GIVEN DATA section start
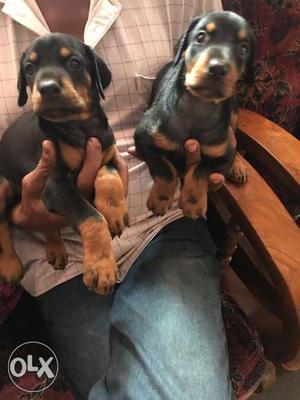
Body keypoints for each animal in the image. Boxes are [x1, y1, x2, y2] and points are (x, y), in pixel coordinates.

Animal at [0, 32, 129, 294]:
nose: (47, 88)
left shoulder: (108, 153)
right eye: (29, 69)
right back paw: (9, 265)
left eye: (74, 62)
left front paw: (114, 210)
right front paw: (101, 267)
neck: (78, 126)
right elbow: (92, 217)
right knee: (2, 227)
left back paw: (55, 247)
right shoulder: (54, 183)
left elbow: (109, 174)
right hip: (2, 187)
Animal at [135, 10, 254, 219]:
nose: (218, 69)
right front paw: (161, 198)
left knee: (235, 142)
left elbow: (200, 170)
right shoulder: (143, 137)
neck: (198, 105)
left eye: (243, 48)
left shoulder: (220, 156)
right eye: (201, 37)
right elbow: (164, 167)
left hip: (233, 114)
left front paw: (192, 202)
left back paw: (238, 166)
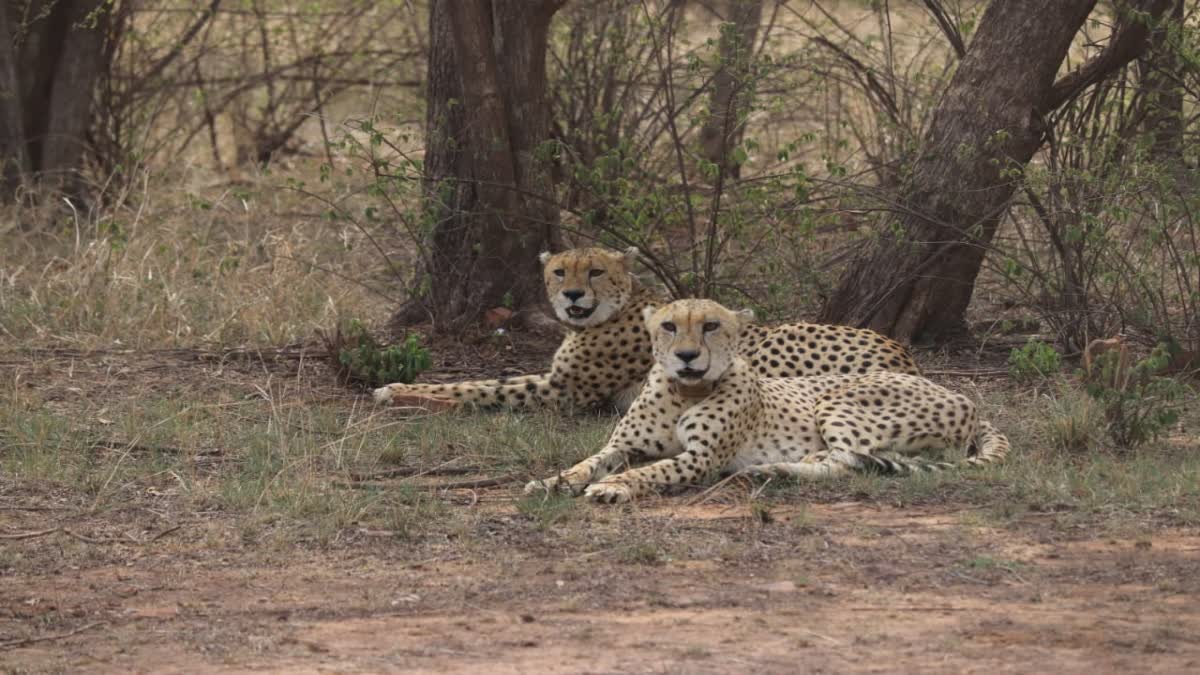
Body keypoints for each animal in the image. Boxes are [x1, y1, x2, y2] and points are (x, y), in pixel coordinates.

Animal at [374, 247, 916, 413]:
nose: (572, 296)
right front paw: (399, 386)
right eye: (560, 272)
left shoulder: (565, 391)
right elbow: (485, 381)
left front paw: (398, 392)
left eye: (594, 271)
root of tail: (901, 353)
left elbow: (481, 388)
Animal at [530, 297, 1008, 499]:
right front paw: (552, 481)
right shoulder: (622, 445)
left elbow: (653, 470)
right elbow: (587, 462)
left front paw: (614, 487)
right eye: (669, 326)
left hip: (838, 398)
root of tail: (961, 396)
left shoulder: (702, 458)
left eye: (710, 326)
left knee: (849, 460)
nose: (687, 356)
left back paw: (773, 469)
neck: (685, 390)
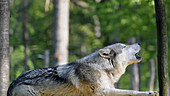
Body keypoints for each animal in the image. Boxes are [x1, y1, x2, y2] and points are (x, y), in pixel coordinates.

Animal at [6, 43, 158, 95]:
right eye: (125, 46)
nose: (139, 42)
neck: (102, 68)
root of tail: (12, 83)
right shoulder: (103, 92)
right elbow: (132, 91)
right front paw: (150, 92)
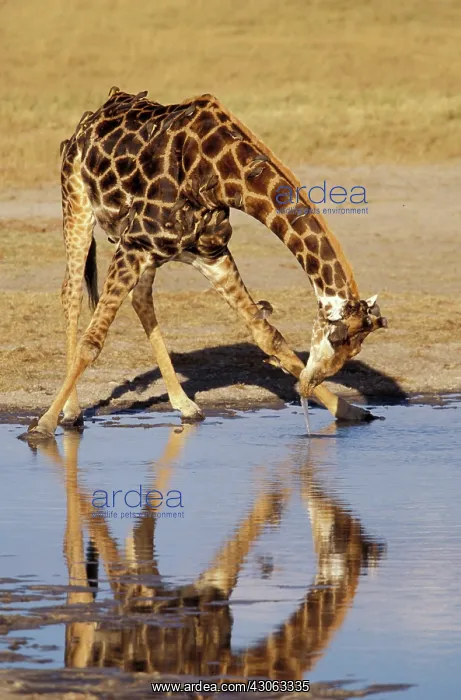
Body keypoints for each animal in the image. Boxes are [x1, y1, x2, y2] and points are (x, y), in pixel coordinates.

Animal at [21, 87, 388, 441]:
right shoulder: (133, 243)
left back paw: (186, 406)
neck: (223, 177)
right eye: (337, 337)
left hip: (156, 251)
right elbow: (91, 343)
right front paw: (42, 425)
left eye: (355, 349)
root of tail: (90, 119)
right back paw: (72, 413)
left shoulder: (210, 253)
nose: (308, 385)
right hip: (77, 202)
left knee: (141, 299)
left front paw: (350, 411)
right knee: (71, 292)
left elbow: (267, 334)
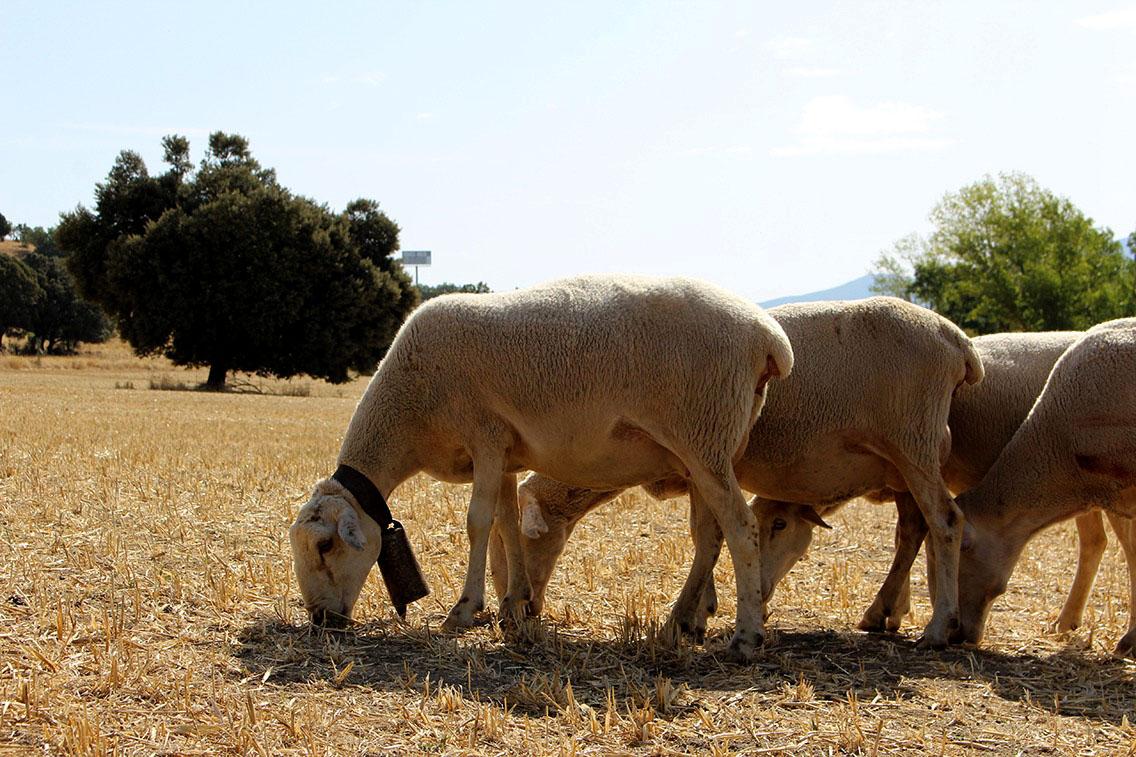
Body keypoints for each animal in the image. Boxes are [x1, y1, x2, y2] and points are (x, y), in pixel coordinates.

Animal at [288, 273, 795, 659]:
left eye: (325, 546)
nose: (320, 619)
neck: (410, 410)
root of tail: (768, 338)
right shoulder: (506, 450)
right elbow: (508, 524)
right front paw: (515, 604)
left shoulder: (485, 435)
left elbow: (477, 522)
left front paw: (464, 610)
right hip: (707, 450)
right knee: (708, 536)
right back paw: (680, 623)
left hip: (704, 435)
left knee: (741, 529)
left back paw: (746, 636)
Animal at [497, 297, 986, 645]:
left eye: (515, 539)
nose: (518, 611)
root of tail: (957, 342)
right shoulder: (698, 469)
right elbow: (707, 536)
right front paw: (701, 613)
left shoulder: (702, 460)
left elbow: (706, 536)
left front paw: (692, 617)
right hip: (906, 460)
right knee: (913, 529)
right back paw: (883, 612)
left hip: (913, 440)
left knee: (945, 521)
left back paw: (938, 628)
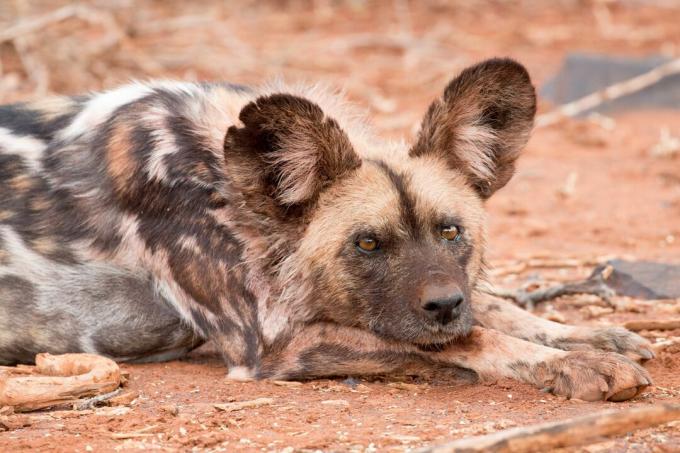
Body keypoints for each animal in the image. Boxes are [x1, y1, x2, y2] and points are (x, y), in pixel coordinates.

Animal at [1, 59, 652, 400]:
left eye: (450, 232)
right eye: (367, 243)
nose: (443, 304)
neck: (224, 181)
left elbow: (494, 309)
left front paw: (587, 337)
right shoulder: (271, 345)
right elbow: (470, 339)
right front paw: (575, 365)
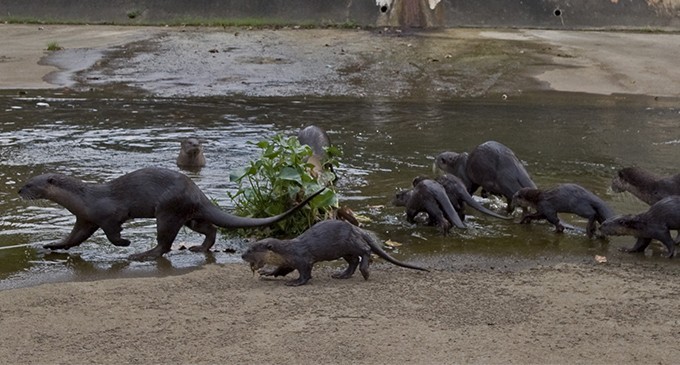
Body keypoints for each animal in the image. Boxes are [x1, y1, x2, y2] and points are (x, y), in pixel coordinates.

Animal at [16, 166, 324, 260]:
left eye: (30, 184)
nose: (19, 190)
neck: (84, 199)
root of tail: (197, 192)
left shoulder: (108, 214)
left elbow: (113, 232)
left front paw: (125, 242)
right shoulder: (85, 220)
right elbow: (74, 238)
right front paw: (53, 245)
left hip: (168, 211)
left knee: (164, 244)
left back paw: (140, 254)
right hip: (190, 215)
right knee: (209, 228)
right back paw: (200, 248)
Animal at [242, 218, 428, 286]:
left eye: (251, 249)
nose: (242, 255)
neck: (288, 251)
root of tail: (356, 228)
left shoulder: (302, 258)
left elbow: (305, 273)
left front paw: (295, 282)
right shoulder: (288, 262)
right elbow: (281, 270)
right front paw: (267, 272)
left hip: (349, 242)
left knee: (365, 250)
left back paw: (365, 271)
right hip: (344, 250)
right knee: (353, 260)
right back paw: (342, 275)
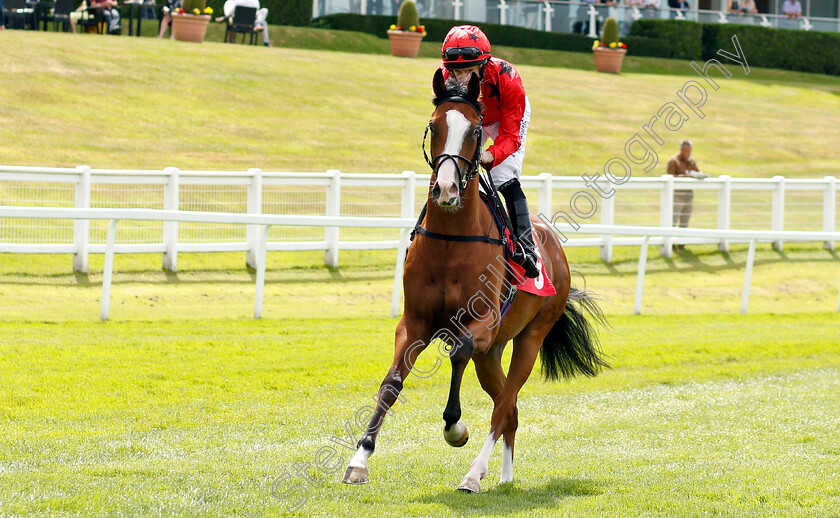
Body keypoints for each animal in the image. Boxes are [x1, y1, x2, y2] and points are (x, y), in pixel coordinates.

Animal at [342, 70, 612, 496]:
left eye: (475, 130)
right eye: (434, 126)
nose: (446, 189)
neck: (451, 239)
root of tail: (554, 247)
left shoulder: (480, 324)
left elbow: (458, 352)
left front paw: (455, 427)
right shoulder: (415, 322)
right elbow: (391, 383)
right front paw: (359, 461)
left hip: (530, 336)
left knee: (504, 406)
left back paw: (474, 473)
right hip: (493, 353)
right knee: (510, 407)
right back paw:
GIVEN DATA section end
→ TASK INSTRUCTIONS:
Look above for the line with "left shoulder: (702, 458)", then print it and each line after it down to and including the line with "left back paw: (938, 628)". Leave out the pictures and keep the wording exact.

→ ANSWER FOR THE TASK:
left shoulder: (702, 458)
left eye: (710, 326)
left knee: (849, 460)
nose: (687, 356)
left back paw: (773, 469)
neck: (685, 390)
Body keypoints for each animal in the image. Boxes are [x1, y1, x2, y2] and points are (x, y), in pixel coordinates.

Animal at [6, 43, 158, 95]:
right eye: (125, 46)
nose: (139, 42)
neck: (102, 68)
root of tail: (12, 83)
right shoulder: (103, 92)
right elbow: (132, 91)
right front paw: (150, 92)
Body keypoints for each animal in the image. Boxes are [x1, y1, x2, y2] and points are (x, y), in pixel coordinates.

Animal at [21, 87, 388, 441]:
right shoulder: (133, 243)
left back paw: (186, 406)
neck: (223, 177)
right eye: (337, 337)
left hip: (156, 251)
right elbow: (91, 343)
right front paw: (42, 425)
left eye: (355, 349)
root of tail: (90, 119)
right back paw: (72, 413)
left shoulder: (210, 253)
nose: (308, 385)
right hip: (77, 202)
left knee: (141, 299)
left front paw: (350, 411)
right knee: (71, 292)
left elbow: (267, 334)
Body keypoints for each animal in the image. Boxes are [x1, y1, x2, y2] and points are (x, y), in pixel coordinates.

Animal at [288, 273, 795, 659]:
left eye: (325, 546)
nose: (320, 619)
neck: (410, 410)
root of tail: (768, 338)
right shoulder: (506, 450)
right elbow: (508, 524)
right front paw: (515, 604)
left shoulder: (485, 435)
left elbow: (477, 522)
left front paw: (464, 610)
right hip: (707, 450)
right knee: (708, 536)
right back paw: (680, 623)
left hip: (704, 435)
left knee: (741, 529)
left back paw: (746, 636)
Animal at [497, 297, 986, 645]:
left eye: (515, 539)
nose: (518, 611)
root of tail: (957, 342)
right shoulder: (698, 469)
right elbow: (707, 536)
right front paw: (701, 613)
left shoulder: (702, 460)
left elbow: (706, 536)
left front paw: (692, 617)
right hip: (906, 460)
right knee: (913, 529)
right back paw: (883, 612)
left hip: (913, 440)
left knee: (945, 521)
left back paw: (938, 628)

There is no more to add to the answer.